**PROBLEM REQUIREMENTS**
Copy each line of the records that includes "lines".

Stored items
◆ ◆ ◆

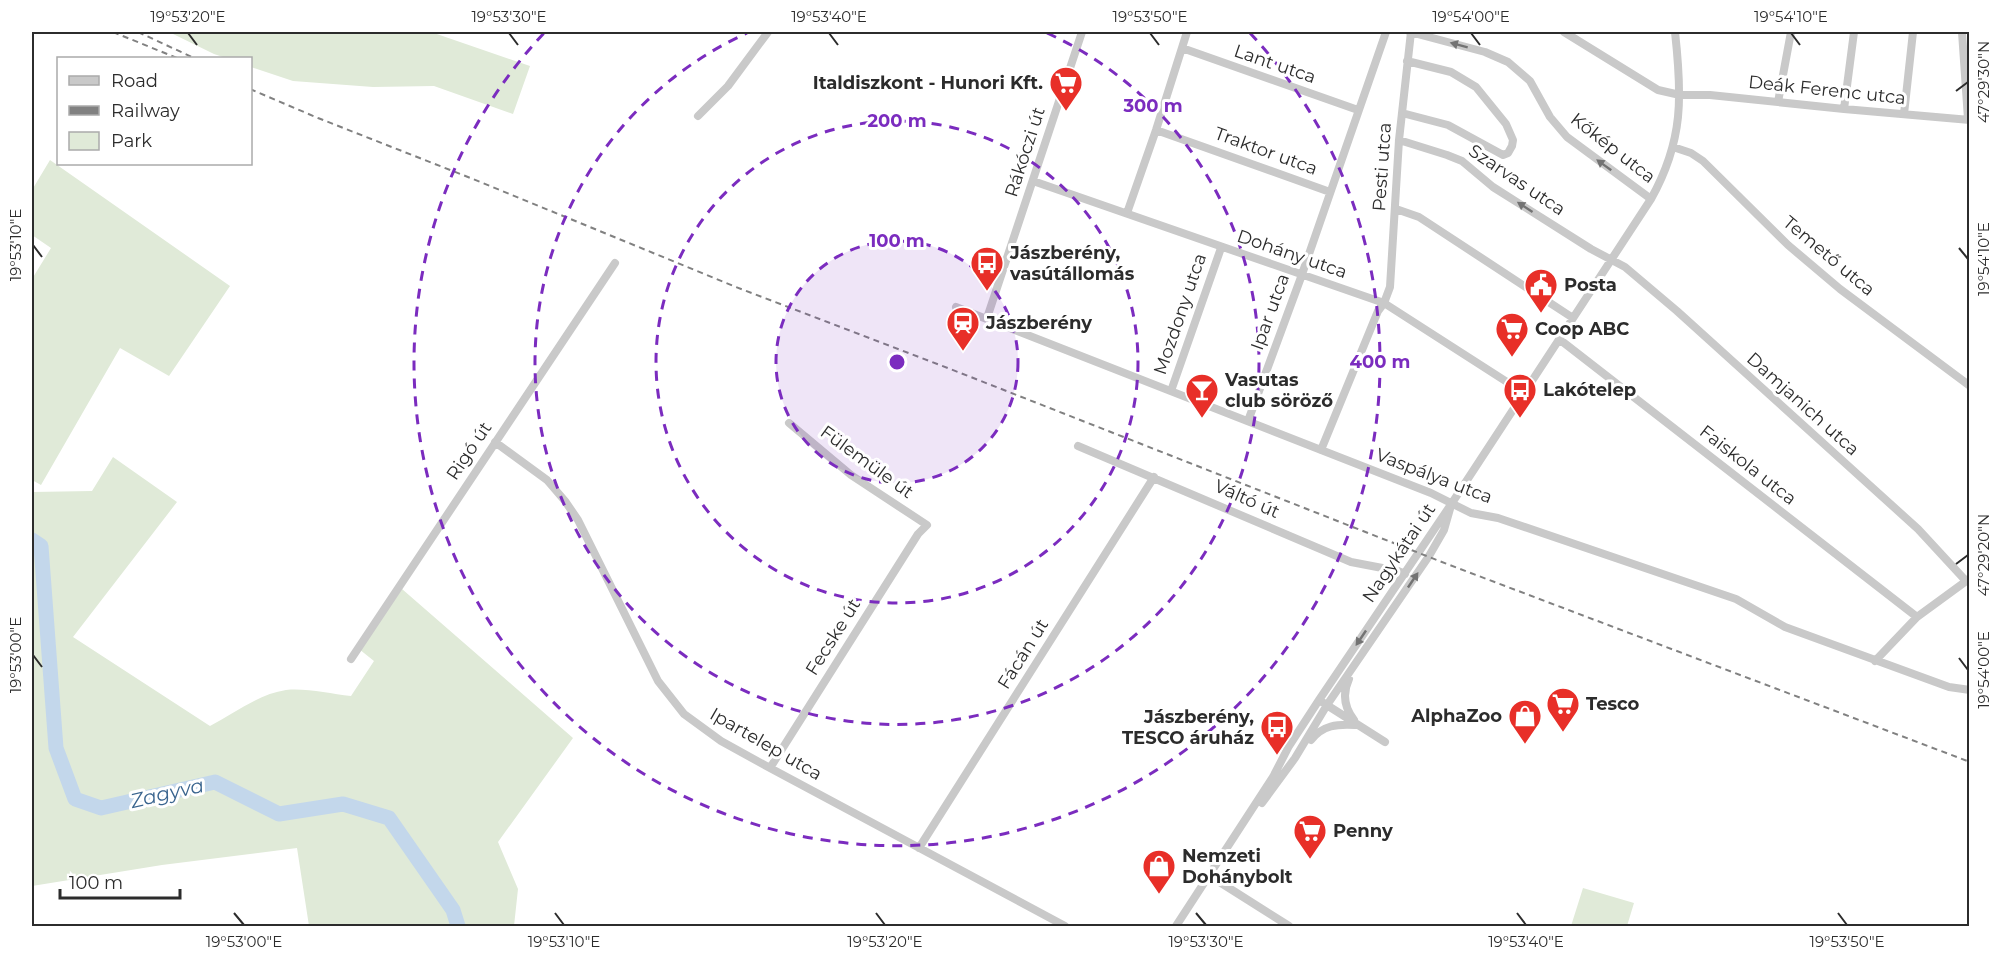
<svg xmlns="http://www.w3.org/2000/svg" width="2001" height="958" viewBox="0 0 2001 958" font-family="Montserrat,sans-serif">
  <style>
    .green { fill: #e0ead8 }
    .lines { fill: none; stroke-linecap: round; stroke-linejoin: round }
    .river { stroke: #c3d7eb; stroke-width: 15 }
    .minor { stroke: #c9c9c9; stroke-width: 8 }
    .rail { stroke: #818181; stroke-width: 2; stroke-dasharray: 6 4.5; stroke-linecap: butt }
    .oneway { fill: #737373 }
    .ticks { fill: none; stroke: #2c2c2c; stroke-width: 2 }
    .ring { fill: none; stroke: #7b2cbf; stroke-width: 3; stroke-dasharray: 10 8 }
    .labels { text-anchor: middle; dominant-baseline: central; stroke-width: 6; stroke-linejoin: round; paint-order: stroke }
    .street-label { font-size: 18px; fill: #2c2c2c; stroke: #fff }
    .poi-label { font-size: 18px; font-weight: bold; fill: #2c2c2c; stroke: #fff; text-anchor: start }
    .water-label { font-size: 20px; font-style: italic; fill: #39648e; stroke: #fff }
    .centre { fill: #7b2cbf; stroke: #fff; stroke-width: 3 }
    .ring-label { font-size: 18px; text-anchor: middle; font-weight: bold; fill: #7b2cbf; stroke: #fff; stroke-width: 6; stroke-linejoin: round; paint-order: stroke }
    .neatline { fill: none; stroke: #2c2c2c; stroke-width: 2 }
    .ticks-label { font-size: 15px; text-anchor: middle; fill: #2c2c2c }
  </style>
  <rect width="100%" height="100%" fill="#fff"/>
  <path class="green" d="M169,32H431L530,66L513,114L434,86L373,87L293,81L251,67L250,58H226L214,54Z
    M50,160L230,286L169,376L120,348L41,485L32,480V279L51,248L32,235V190Z
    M113,457L177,502L73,637L210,726C234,713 259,694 286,690C307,688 330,694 351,696L374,661L359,649L402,589L573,738L498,842L518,889L514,926H309L297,848L162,865L32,886V492L92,491Z
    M1583,888L1634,903L1627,926H1571Z"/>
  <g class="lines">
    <path class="river" d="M32,540L41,546L56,748L75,799L101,808L215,782L279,814L343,804L389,818L453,910L458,926"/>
    <path class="minor" d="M1410,32L1485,52L1508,62L1530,81L1550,117L1567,137L1651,199
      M1564,32L1658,90L1680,95H1710L1844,109L1970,120
      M1962,32L1968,119
      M1182,48L1358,110
      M1778,102L1791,32
      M1844,109L1854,32
      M1402,113L1448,125L1503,155L1508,153L1512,146L1513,140L1506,124L1476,87L1451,72L1407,61
      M1904,114L1913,32
      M698,116L728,86L768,32
      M1156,130L1330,192
      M1399,140L1447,155L1462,161L1493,187L1591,249L1625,267L1677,311L1918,529L1966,581
      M1673,147L1691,153L1703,161L1788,245L1840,289L1970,386
      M1033,181L1384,303L1524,393
      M1396,209L1419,217L1573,318
      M1127,213L1156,130L1187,32
      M956,307L1431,493L1471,513L1498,518L1736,599L1785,627L1949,687L1970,690
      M987,318L1082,32
      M1559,339L1917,617
      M1171,391L1221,248
      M1248,421L1300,280L1386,32
      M495,442L547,480L565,501L578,520L658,681L684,714L721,741L770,768L1065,926
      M1078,446L1351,562L1398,571L1405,574
      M1321,450L1378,311L1384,303L1390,287L1399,140L1411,32
      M351,659L615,263
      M1875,661L1917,617L1969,579
      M1349,679C1342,694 1344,707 1354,720
      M1322,702L1385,742
      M1311,740C1323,725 1337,724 1355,725
      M770,768L918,534L927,525L851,475L789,423
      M1262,803L1295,758L1327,705L1429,556L1444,530L1450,509
      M919,848L1154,477
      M1210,876L1289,926
      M1176,926L1273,777L1289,746L1319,700L1452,503L1651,199C1684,140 1682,95 1675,32"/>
    <path class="rail" d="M113,32L177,58
      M138,32L194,58
      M250,89L318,118L473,179L736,287L958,372L1447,564L1970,762"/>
  </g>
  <defs><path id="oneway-solid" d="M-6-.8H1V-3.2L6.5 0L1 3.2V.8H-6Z" transform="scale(1.5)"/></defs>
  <g class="oneway">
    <use href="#oneway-solid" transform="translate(1459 45) rotate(-165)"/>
    <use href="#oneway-solid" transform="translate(1604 165) rotate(-144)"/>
    <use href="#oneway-solid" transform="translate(1525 207) rotate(-147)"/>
    <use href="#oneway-solid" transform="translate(1413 580) rotate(-56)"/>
    <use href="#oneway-solid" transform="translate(1361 638) rotate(124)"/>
  </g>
  <path class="ticks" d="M188,33L197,45M509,33L518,45M829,33L838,45M1150,33L1159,45M1471,33L1480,45M1791,33L1800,45M1956,91L1968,82M33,245L42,257M1959,248L1968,259M1956,564L1968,555M33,655L42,667M1959,658L1968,670M234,913L244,925M555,913L564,925M876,913L885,925M1196,913L1206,925M1517,913L1526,925M1838,913L1847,925"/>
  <circle cx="897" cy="362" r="121" fill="#7b2cbf" fill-opacity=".12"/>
  <g class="ring">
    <circle cx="897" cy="362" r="121"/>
    <circle cx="897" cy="362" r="241"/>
    <path d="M1047 33A362 362 0 1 1 747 33"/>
    <path d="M1250 33A483 483 0 1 1 544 33"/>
  </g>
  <defs>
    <g id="supermarket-pin" transform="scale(1.725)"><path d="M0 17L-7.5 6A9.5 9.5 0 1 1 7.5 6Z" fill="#e82f28" stroke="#fff"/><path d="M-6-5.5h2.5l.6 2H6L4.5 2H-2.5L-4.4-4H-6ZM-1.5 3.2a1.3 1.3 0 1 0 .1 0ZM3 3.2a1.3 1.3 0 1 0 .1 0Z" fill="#fff"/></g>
    <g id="bus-pin" transform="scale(1.725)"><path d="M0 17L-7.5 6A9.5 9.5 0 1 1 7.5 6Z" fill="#e82f28" stroke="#fff"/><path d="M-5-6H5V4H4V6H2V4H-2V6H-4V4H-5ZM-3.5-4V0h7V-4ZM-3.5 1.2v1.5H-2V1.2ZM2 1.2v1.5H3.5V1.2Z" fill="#fff"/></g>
    <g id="civic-pin" transform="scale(1.725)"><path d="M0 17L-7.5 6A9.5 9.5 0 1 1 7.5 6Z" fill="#e82f28" stroke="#fff"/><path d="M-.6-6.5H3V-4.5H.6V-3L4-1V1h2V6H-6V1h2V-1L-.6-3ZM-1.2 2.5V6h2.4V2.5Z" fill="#fff"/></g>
    <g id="station-pin" transform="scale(1.725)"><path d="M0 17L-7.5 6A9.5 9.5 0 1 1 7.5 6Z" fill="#e82f28" stroke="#fff"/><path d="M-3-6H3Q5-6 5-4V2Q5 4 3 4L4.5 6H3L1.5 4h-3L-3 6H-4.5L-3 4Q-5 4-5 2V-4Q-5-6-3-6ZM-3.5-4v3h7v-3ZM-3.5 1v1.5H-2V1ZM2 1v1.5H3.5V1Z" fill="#fff"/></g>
    <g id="bar-pin" transform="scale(1.725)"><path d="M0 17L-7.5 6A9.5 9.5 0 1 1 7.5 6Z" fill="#e82f28" stroke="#fff"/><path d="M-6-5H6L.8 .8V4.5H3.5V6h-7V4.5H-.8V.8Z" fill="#fff"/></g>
    <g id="shop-pin" transform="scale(1.725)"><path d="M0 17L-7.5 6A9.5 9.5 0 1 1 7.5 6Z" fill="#e82f28" stroke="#fff"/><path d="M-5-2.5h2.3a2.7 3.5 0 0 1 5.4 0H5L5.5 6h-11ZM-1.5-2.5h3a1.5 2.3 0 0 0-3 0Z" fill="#fff"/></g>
  </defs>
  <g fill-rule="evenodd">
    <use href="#supermarket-pin" x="1066" y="83"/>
    <use href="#bus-pin" x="987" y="263"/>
    <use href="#civic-pin" x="1541" y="285"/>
    <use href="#station-pin" x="963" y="323"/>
    <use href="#supermarket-pin" x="1512" y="329"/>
    <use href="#bar-pin" x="1202" y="390"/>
    <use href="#bus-pin" x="1520" y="390"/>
    <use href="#supermarket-pin" x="1563" y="704"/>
    <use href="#shop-pin" x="1525" y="716"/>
    <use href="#bus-pin" x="1277" y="727"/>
    <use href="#supermarket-pin" x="1310" y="831"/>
    <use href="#shop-pin" x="1159" y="866"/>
  </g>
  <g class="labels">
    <g class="street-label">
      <text transform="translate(1275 64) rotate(19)">Lant utca</text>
      <text transform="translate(1827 90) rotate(6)">Deák Ferenc utca</text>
      <text transform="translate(1613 148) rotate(38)">Kőkép utca</text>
      <text transform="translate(1266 151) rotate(20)">Traktor utca</text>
      <text transform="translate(1025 152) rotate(-72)">Rákóczi út</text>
      <text transform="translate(1382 167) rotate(-86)">Pesti utca</text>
      <text transform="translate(1517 180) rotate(34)">Szarvas utca</text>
      <text transform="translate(1292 254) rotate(19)">Dohány utca</text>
      <text transform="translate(1829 256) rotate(40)">Temető utca</text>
      <text transform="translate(1270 312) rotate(-70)">Ipar utca</text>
      <text transform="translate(1180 314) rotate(-71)">Mozdony utca</text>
      <text transform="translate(1803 404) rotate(42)">Damjanich utca</text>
      <text transform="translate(469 451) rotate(-56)">Rigó út</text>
      <text transform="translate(867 462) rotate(36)">Fülemüle út</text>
      <text transform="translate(1748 465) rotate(38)">Faiskola utca</text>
      <text transform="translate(1434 476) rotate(21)">Vaspálya utca</text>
      <text transform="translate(1247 499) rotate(24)">Váltó út</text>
      <text transform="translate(1399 553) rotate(-56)">Nagykátai út</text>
      <text transform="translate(833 637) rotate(-58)">Fecske út</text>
      <text transform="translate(1023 654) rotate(-58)">Fácán út</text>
      <text transform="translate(766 744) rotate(30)">Ipartelep utca</text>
    </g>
    <g class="poi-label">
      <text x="1043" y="83" text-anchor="end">Italdiszkont - Hunori Kft.</text>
      <text x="1010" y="253">Jászberény,<tspan x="1010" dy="21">vasútállomás</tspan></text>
      <text x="1564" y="285">Posta</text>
      <text x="986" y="323">Jászberény</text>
      <text x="1535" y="329">Coop ABC</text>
      <text x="1225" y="380">Vasutas<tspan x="1225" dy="21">club söröző</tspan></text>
      <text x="1543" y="390">Lakótelep</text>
      <text x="1586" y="704">Tesco</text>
      <text x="1502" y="716" text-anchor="end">AlphaZoo</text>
      <text x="1254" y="717" text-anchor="end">Jászberény,<tspan x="1254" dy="21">TESCO áruház</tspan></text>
      <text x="1333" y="831">Penny</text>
      <text x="1182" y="856">Nemzeti<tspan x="1182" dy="21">Dohánybolt</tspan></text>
    </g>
    <g class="water-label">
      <text transform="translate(167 793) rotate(-13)">Zagyva</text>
    </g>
  </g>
  <circle cx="897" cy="362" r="9" class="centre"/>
  <g class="ring-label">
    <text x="1153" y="112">300 m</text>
    <text x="897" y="127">200 m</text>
    <text x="897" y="247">100 m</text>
    <text x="1380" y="368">400 m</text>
  </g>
  <rect width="2001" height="958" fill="none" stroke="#ffffff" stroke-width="66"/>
  <rect x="57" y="57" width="195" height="108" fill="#ffffff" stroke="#ababab" stroke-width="1.5"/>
  <rect x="69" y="76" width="30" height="9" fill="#c9c9c9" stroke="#ababab" stroke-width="1.5"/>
  <text x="111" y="87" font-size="18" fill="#2c2c2c">Road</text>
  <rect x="69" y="106" width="30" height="9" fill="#818181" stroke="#ababab" stroke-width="1.5"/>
  <text x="111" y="117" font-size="18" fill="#2c2c2c">Railway</text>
  <rect x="69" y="132" width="30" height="18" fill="#e0ead8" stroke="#ababab" stroke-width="1.5"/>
  <text x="111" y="147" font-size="18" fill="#2c2c2c">Park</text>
  <path d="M60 889v9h120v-9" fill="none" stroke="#2c2c2c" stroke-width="3"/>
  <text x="69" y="889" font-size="18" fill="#2c2c2c" stroke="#ffffff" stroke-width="4.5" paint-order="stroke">100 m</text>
  <rect x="33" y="33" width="1935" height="892" class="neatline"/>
  <g class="ticks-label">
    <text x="188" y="22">19°53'20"E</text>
    <text x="509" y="22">19°53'30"E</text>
    <text x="829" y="22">19°53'40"E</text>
    <text x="1150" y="22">19°53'50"E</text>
    <text x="1471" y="22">19°54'00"E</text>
    <text x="1791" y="22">19°54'10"E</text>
    <text transform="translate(1984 82) rotate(-90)" y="5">47°29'30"N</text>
    <text transform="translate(16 245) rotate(-90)" y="5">19°53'10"E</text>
    <text transform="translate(1984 259) rotate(-90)" y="5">19°54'10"E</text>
    <text transform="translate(1984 555) rotate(-90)" y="5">47°29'20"N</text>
    <text transform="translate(16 655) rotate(-90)" y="5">19°53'00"E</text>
    <text transform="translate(1984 670) rotate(-90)" y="5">19°54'00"E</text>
    <text x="244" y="947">19°53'00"E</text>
    <text x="564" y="947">19°53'10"E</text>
    <text x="885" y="947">19°53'20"E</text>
    <text x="1206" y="947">19°53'30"E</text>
    <text x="1526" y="947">19°53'40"E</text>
    <text x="1847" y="947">19°53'50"E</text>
  </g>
</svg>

◆ ◆ ◆

**ANSWER SPACE**
    .lines { fill: none; stroke-linecap: round; stroke-linejoin: round }
  <g class="lines">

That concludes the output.